Since the Green Revolution, an emphasis on cropland productivity has overtaken time-proven traditional practices that actually played an important role in the sustainability of farming. It has also shifted the landscape toward heavy monoculture instead of a healthy mix of wild crops, threatening food security by its “all eggs in one basket” nature. 

Earth.Org takes a closer look.

Cross-breeding between cultivated crops and their indigenous close relatives growing in the wild can help build a resilient food supply chain. Expanding the gene pool of the current food system is a practical strategy to produce crops with higher resilience to adverse weather conditions and  pathogens especially. Unfortunately, wild plants and their gene pool are endangered due to habitat loss and insufficient protection.

Colin Khoury, a leading researcher in agrobiodiversity, conducted a survey to measure the percentage of adequately protected useful wild crops  (see figure below). The results are concerning:  not  a single region scored in double-digits, with the global average standing at a mere 1.4%.

food wild crops

Source: Data Source: Food System Dashboard

Countries practicing intensive industrial farming performed the worst in this study. India, which experienced the Green Revolution in the 1960s performed on par with the US, Canada, Brazil, and Australia. On the contrary, Sub-Saharan African and South America are, on average, better at preserving and protecting useful wild crops.

 

This pattern reflects a crucial vulnerability of the new, industrialized food supply chain: the monoculture of only 25% of the strains grown in the past 10,000 years. Cultivated crops are becoming more susceptible to adverse climatic conditions, but importantly, to pathogens. This is because uniform genetic makeup means that the entire population is exposed when the right (or wrong) pathogen comes up.

One prominent direction of solution revolves around the integration of wild plants into the food supply chain. A team at Queensland University of Technology are now developing a new banana strain using genes from wild varieties.
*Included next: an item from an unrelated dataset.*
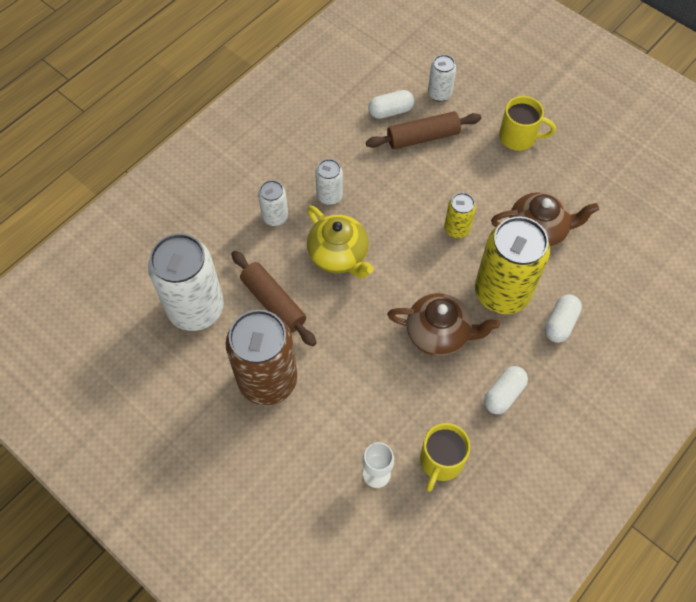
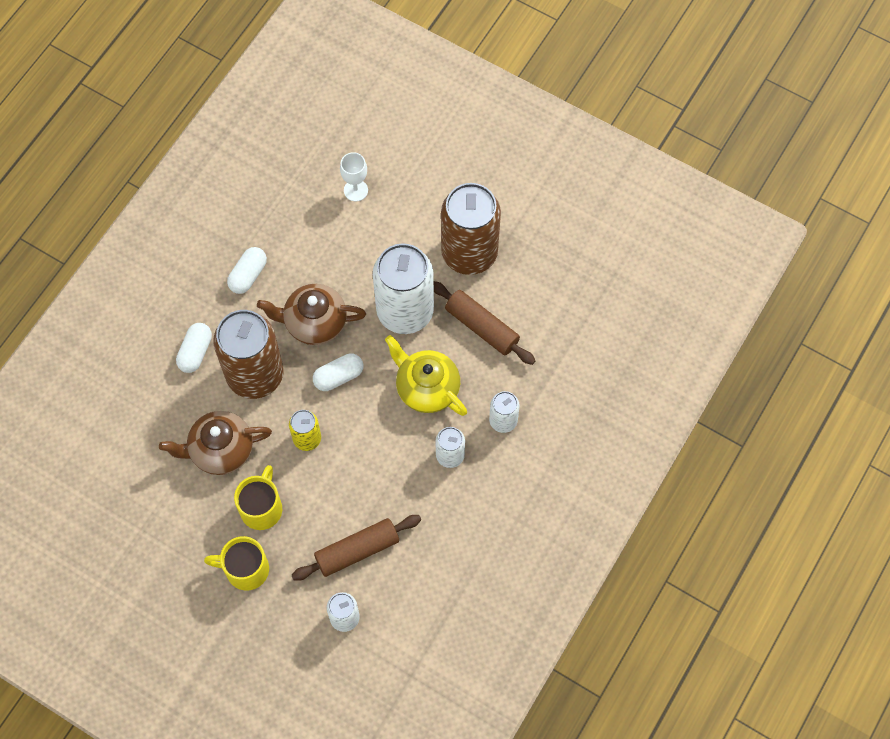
camera: 170 degrees right, 5 degrees up
white can [148,234,224,331] -> white can moved to [373,244,434,334]
white capsule [368,90,414,119] -> white capsule moved to [313,354,363,391]
yellow mug [420,423,470,492] -> yellow mug moved to [234,465,282,530]
yellow can [475,217,550,314] -> brown can [213,310,284,399]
Although the project is still under way, the preliminary result was promising. A similar project is also being conducted by the International Center for Tropical Agriculture, breeding a new strain of bean derived from the wild tepary beans that can cope with the increasing heat stress. 
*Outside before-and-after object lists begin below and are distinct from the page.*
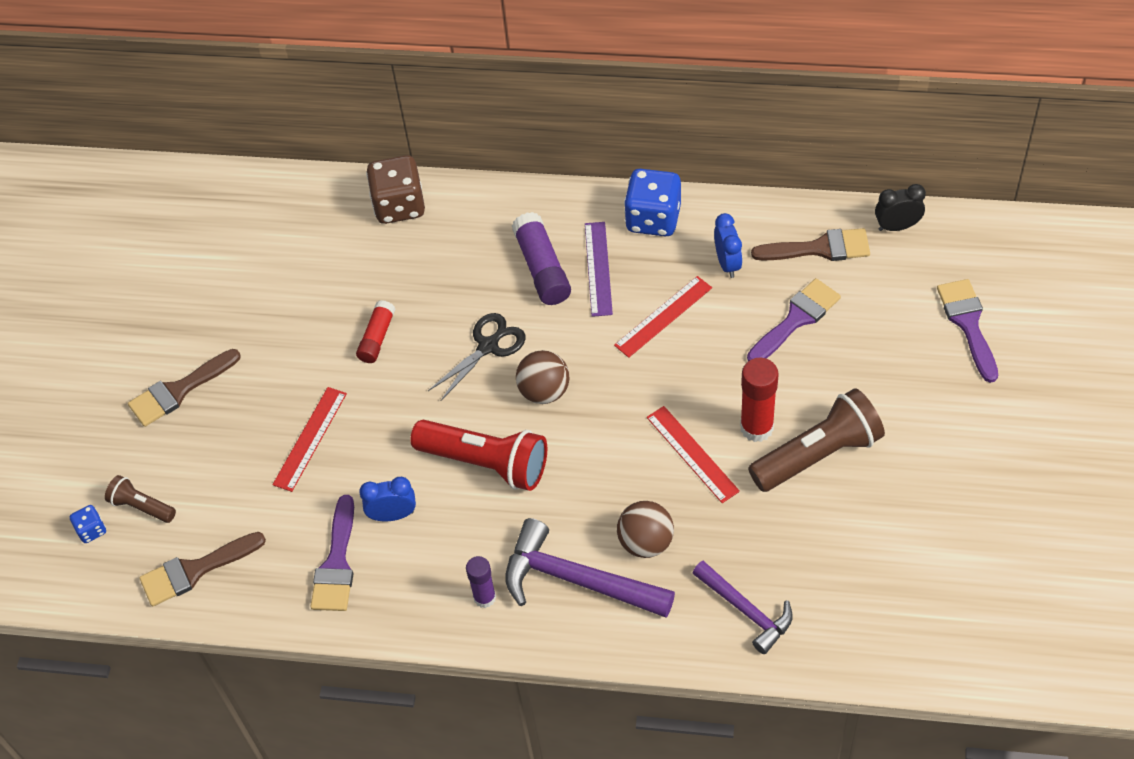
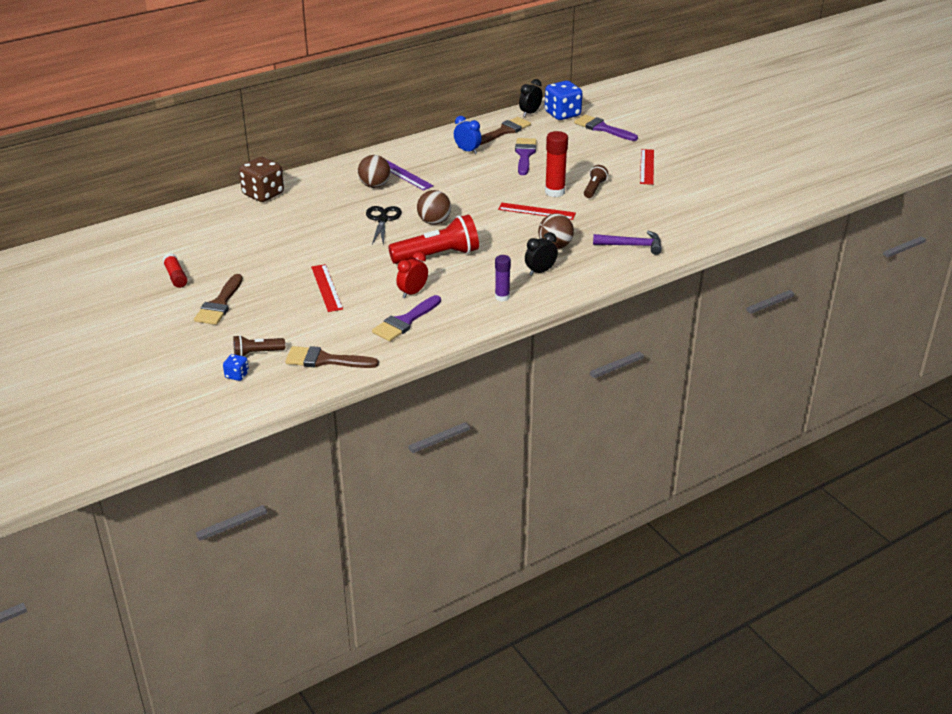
camera: 45 degrees left, 20 degrees down
brown brush [139,532,266,606] -> brown brush turned 75 degrees clockwise [285,346,379,368]
purple brush [310,495,354,611] -> purple brush turned 75 degrees clockwise [372,295,441,341]
red glue stick [356,300,395,363] -> red glue stick moved to [162,253,188,288]
blue clock [359,477,416,521] -> red clock [396,252,428,298]
purple hammer [505,518,675,618] -> black clock [525,232,558,276]
purple glue stick [512,212,571,305] -> brown ball [358,155,391,188]
red ruler [614,276,712,358] -> red ruler moved to [640,149,654,185]
blue dice [624,169,681,236] -> blue dice moved to [545,81,583,120]
brown flashlight [748,388,885,492] -> brown flashlight [584,165,608,198], size x0.52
The protection of the natural environment not only constitutes climate action, but also an initiative to protect our food system. Preserving the natural state of the environment allows important wild crops to thrive and be introduced into the future food system. Better yet, agricultural businesses should respect the natural system and conform with indigenous environment. Such a reinvention of food production would maybe drop yields for a while until the methods were scaled up and optimized. In the meantime, let’s remember that 30% of all food is lost, and that there is well enough to feed everyone. Pushing productivity while sacrificing the long-term is not the way to go.